Теперь вы знаете об этом довольно много. На эту тему выходило много бюллетеней, и у людей просто... когда люди впервые слышали об этом, у них волосы вставали дыбом.

Что ж, позвольте обратить ваше внимание кое на что. Человек никогда ничего не делал с другим человеком. Что ж, это факт, это факт. Если вы, преисполнившись надежды, почитаете всякие рекламные выпуски и объявления медицинской ассоциации, психиатрической ассоциации и так далее в попытках найти там какие-то средства исцеления, то ваши поиски будут тщетны. Вы найдете там очень много разных процедур. Вы найдете там множество вещей, которые делать обязательно... сначала сульфамидные препараты, потом пенициллин. Потом пенициллин, пенициллин, о боже, он лечил все, начиная с переломов ног и заканчивая выпадением волос. Единственное, что вам нужно было сделать, – это взять здоровенный шприц, прижать пациента коленом к полу, понимаете, и вшшшик. И они даже продумали, как сделать, чтобы пенициллин оставался в теле пациента на протяжении многих дней, чтобы не нужно было будить его каждые три часа, чтобы не нужно было ставить ему капельницу. Они в самом деле нее продумали.

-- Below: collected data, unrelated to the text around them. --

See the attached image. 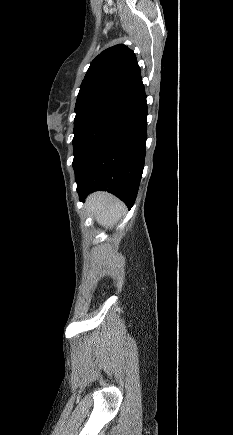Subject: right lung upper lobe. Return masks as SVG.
<instances>
[{"label":"right lung upper lobe","mask_w":233,"mask_h":435,"mask_svg":"<svg viewBox=\"0 0 233 435\" xmlns=\"http://www.w3.org/2000/svg\"><path fill=\"white\" fill-rule=\"evenodd\" d=\"M145 97L135 54L115 45L91 62L78 93L76 117L101 111L125 115Z\"/></svg>","instance_id":"1"}]
</instances>
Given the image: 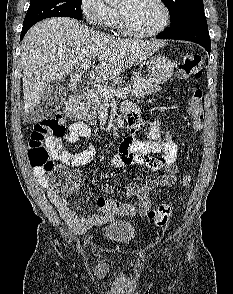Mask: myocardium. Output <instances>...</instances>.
I'll return each instance as SVG.
<instances>
[{"mask_svg":"<svg viewBox=\"0 0 233 294\" xmlns=\"http://www.w3.org/2000/svg\"><path fill=\"white\" fill-rule=\"evenodd\" d=\"M155 2L160 6V8L163 11V22L161 23V25L159 27H157L156 29L152 30V31H148V32H142V31H138L135 30L129 23V20L126 16V14L119 10V17H120V23H121V28L122 30L133 37H137V38H148V37H154L159 35L161 32H163L169 25L170 23V19H171V15H170V11L168 6L166 5V3L163 0H155Z\"/></svg>","mask_w":233,"mask_h":294,"instance_id":"myocardium-1","label":"myocardium"}]
</instances>
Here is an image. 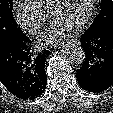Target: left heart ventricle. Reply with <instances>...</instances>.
I'll return each mask as SVG.
<instances>
[{"mask_svg":"<svg viewBox=\"0 0 113 113\" xmlns=\"http://www.w3.org/2000/svg\"><path fill=\"white\" fill-rule=\"evenodd\" d=\"M89 0H63L59 4L53 20L72 28L79 23L87 12Z\"/></svg>","mask_w":113,"mask_h":113,"instance_id":"left-heart-ventricle-1","label":"left heart ventricle"}]
</instances>
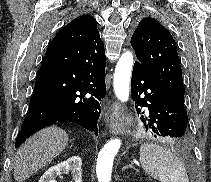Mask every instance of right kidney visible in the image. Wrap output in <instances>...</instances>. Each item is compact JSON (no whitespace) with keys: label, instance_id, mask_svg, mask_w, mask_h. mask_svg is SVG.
<instances>
[{"label":"right kidney","instance_id":"right-kidney-1","mask_svg":"<svg viewBox=\"0 0 211 182\" xmlns=\"http://www.w3.org/2000/svg\"><path fill=\"white\" fill-rule=\"evenodd\" d=\"M82 159L73 156L56 166L50 167L40 178L39 182H57L56 177L71 172L74 182H82Z\"/></svg>","mask_w":211,"mask_h":182}]
</instances>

А теперь пенициллин перестал что-либо лечить. Это факт. Теперь у огромного числа людей развилась на него аллергия. Он перестал быть эффективным. Вы больше не слышите рекламных объявлений, посвященных этому, но зачем нужен ауреомицетин? Зачем хлоромицетин? Зачем все эти изумительные лекарства, одно за другим, одно за другим? Позвольте заметить, остается только изумляться.

Мне кажется, что теперь даже БМА и все остальные им подобные изумляются этому. Но тут перед нами... тут перед нами кто-то, кто делает всю ставку на какое-то лекарство, на какой-то лекарственный препарат. Что ж, мы прекрасно знаем слово «абракадабра», которое используется во всех фокусах и так далее.

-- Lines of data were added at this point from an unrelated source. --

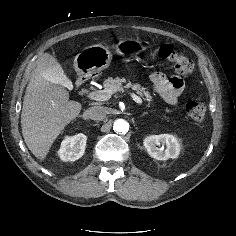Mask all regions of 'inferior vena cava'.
<instances>
[{"mask_svg":"<svg viewBox=\"0 0 236 236\" xmlns=\"http://www.w3.org/2000/svg\"><path fill=\"white\" fill-rule=\"evenodd\" d=\"M106 113V108L101 106H93L86 111V116L92 120H102L105 118Z\"/></svg>","mask_w":236,"mask_h":236,"instance_id":"obj_1","label":"inferior vena cava"}]
</instances>
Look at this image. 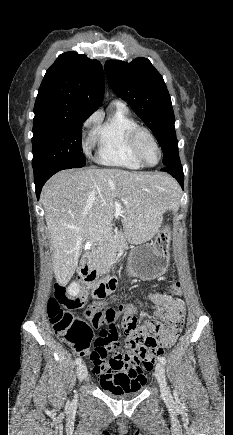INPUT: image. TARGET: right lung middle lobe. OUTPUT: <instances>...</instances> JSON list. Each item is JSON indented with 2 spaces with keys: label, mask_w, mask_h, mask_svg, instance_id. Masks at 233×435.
<instances>
[{
  "label": "right lung middle lobe",
  "mask_w": 233,
  "mask_h": 435,
  "mask_svg": "<svg viewBox=\"0 0 233 435\" xmlns=\"http://www.w3.org/2000/svg\"><path fill=\"white\" fill-rule=\"evenodd\" d=\"M90 115L40 116L33 120V169L64 164L81 168L86 161L82 153V123Z\"/></svg>",
  "instance_id": "dd1d6c3e"
}]
</instances>
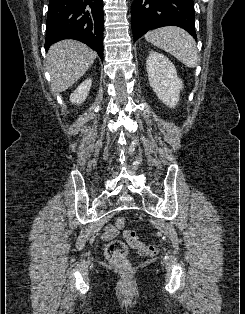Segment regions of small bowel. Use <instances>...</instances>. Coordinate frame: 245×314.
<instances>
[{
	"label": "small bowel",
	"instance_id": "c3829d8e",
	"mask_svg": "<svg viewBox=\"0 0 245 314\" xmlns=\"http://www.w3.org/2000/svg\"><path fill=\"white\" fill-rule=\"evenodd\" d=\"M117 235V230L112 225H107L103 234L104 240H111Z\"/></svg>",
	"mask_w": 245,
	"mask_h": 314
}]
</instances>
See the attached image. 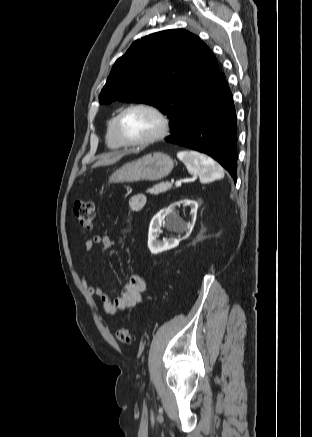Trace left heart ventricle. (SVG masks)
<instances>
[{
	"instance_id": "1",
	"label": "left heart ventricle",
	"mask_w": 312,
	"mask_h": 437,
	"mask_svg": "<svg viewBox=\"0 0 312 437\" xmlns=\"http://www.w3.org/2000/svg\"><path fill=\"white\" fill-rule=\"evenodd\" d=\"M159 129V120L146 109H133L122 119V130L132 140H141L154 135Z\"/></svg>"
}]
</instances>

У римлян тоже было лекарство, и, может быть, в свое время оно тоже действовало: человеку на грудь вешали треугольник. И на нем было написано «абракадабра», и это было написано так, что вы могли стирать по одной букве в день или что-то вроде того. И когда все буквы закончатся, проблема решится.

Это был чудесный амулет. Это был восхитительный амулет, и, быть может, в свое время он действовал. Но это было настолько далеко от абсолютного решения и существовало так много других факторов, которые могли сюда вклиниться, что постоянно полагаться на этот треугольник было бы просто глупостью. Поэтому новые лекарства все появлялись и появлялись, пока в конце концов не появился наш волшебный амулет – бутылочка с ауреомицетином. Что ж, вы делаете кому-нибудь инъекцию этого препарата, и человек выздоравливает. А потом микробы приспосабливаются, либо выпадают какие-нибудь радиоактивные осадки, и микробы мутируют – бум! И вот у нас появляется что-то новенькое.

Честно говоря, я сочувствую медикам, фактически я никогда не выступал против медиков. Все медики, которых я знал, отличные ребята. Только все они почему-то, завидев меня, считают своим долгом подбежать ко мне и поговорить со мной как профессионалы хотя бы какое-то время. Они становятся суеверными. Я начинаю спрашивать их об их бородавках и подобных вещах, понимаете? А потом мне приходится становиться достаточно прямолинейным, закатывать рукава и предлагать им проодитироваться.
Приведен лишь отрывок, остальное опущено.